North

Yukon painting by A.Y. Jackson going up for auction

"I hope you received the canvas of the 'Indian Village of Moosehide.' A lot of people down here have wanted to buy it so I trust you like it," Jackson wrote to a nurse in Mayo, in 1965.

Canvas depicts the First Nations village of Moosehide, outside Dawson City

The oil painting 'Moosehide, Yukon' — measuring about 41 centimetres by 51 centimetres — was purchased by a nurse based in Mayo, Yukon, in 1965. Jackson had visited the area on a painting and sketching trip the year before. (Lunds Auctioneers and Appraisers Ltd. )

A Yukon-inspired canvas by one of Canada's most famous artists is expected to fetch up to $30,000 at an auction next month in B.C.

A.Y. Jackson's Moosehide, Yukon will be sold by Victoria-based auctioneer Lunds on Feb. 27. According to the auction house's website, the oil painting — measuring about 41 centimetres by 51 centimetres — will likely go for something between $15,000 and $30,000.

Jackson, an original member of the famed Group of Seven, sold the painting in 1965 to a nurse who was based in Mayo, Yukon. 

"I suspect that she paid somewhere between $100 and $500 for it," said Arthur Underhill of Lunds. "Nothing in terms of what today's market is."

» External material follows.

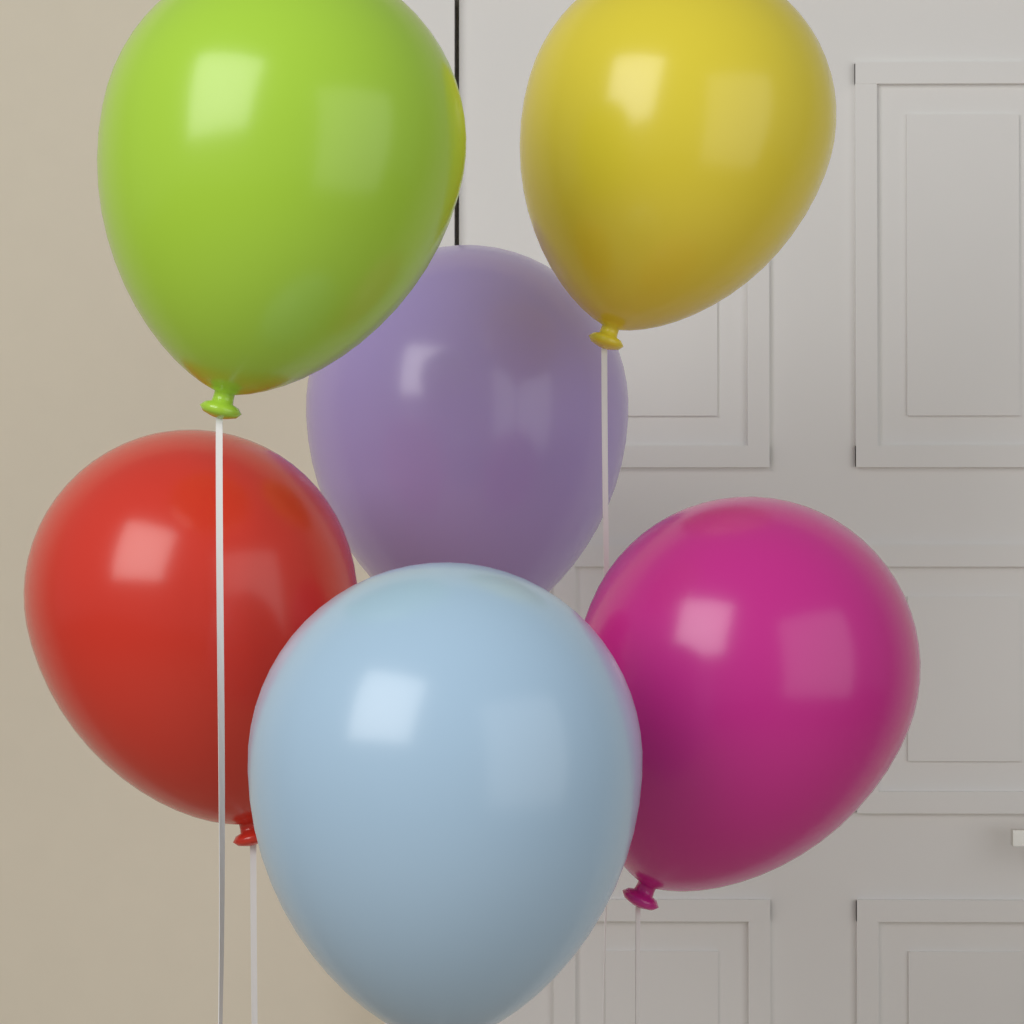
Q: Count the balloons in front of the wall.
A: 6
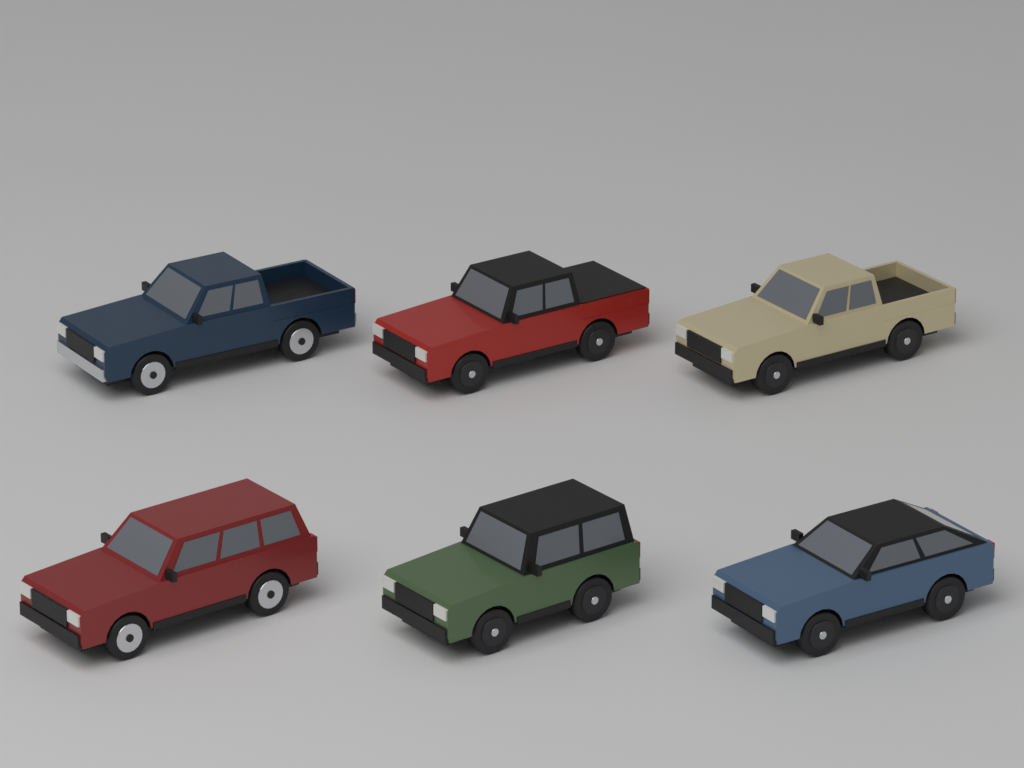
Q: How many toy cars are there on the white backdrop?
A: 6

The painting comes with a handwritten letter from Jackson, addressed to a Diane M. Thomson at the "Mayo General Hospital," and dated Mar. 15, 1965, in Ottawa.

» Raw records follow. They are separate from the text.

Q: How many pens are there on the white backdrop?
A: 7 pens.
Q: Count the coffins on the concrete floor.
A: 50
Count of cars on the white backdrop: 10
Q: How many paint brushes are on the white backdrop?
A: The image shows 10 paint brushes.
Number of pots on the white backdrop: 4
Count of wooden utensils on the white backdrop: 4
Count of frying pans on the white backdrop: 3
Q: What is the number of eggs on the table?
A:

"I hope you received the canvas of the 'Indian Village of Moosehide.' A lot of people down here have wanted to buy it so I trust you like it. I am enclosing the invoice," the letter reads.

Jackson had visited Yukon a year earlier, making sketches around Dawson and Mayo. Moosehide was a First Nations settlement a few kilometres down the Yukon River from the Dawson City.

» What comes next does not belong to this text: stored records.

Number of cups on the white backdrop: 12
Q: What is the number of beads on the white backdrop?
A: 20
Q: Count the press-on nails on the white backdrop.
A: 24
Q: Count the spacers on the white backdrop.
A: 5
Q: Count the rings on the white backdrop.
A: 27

"He might have whipped off an oil-on-board and then finished off a canvas in his studio, but this to me looks like he painted it on site right up there," Underhill said.

"He would have a little easel and a portable set-up, and he would have tipped it up and painted a picture."

​Jackson painted a number of canvases inspired by his visits to Yukon. In 1943, he was commissioned by the National Gallery of Canada to depict the construction of the Alaska Highway. He spent several weeks with the construction crews, making sketches and paintings of the historic project, and the Yukon landscape.  

In 2016, the Yukon government added Jackson's Ogilvie Mountains to the territory's permanent art collection.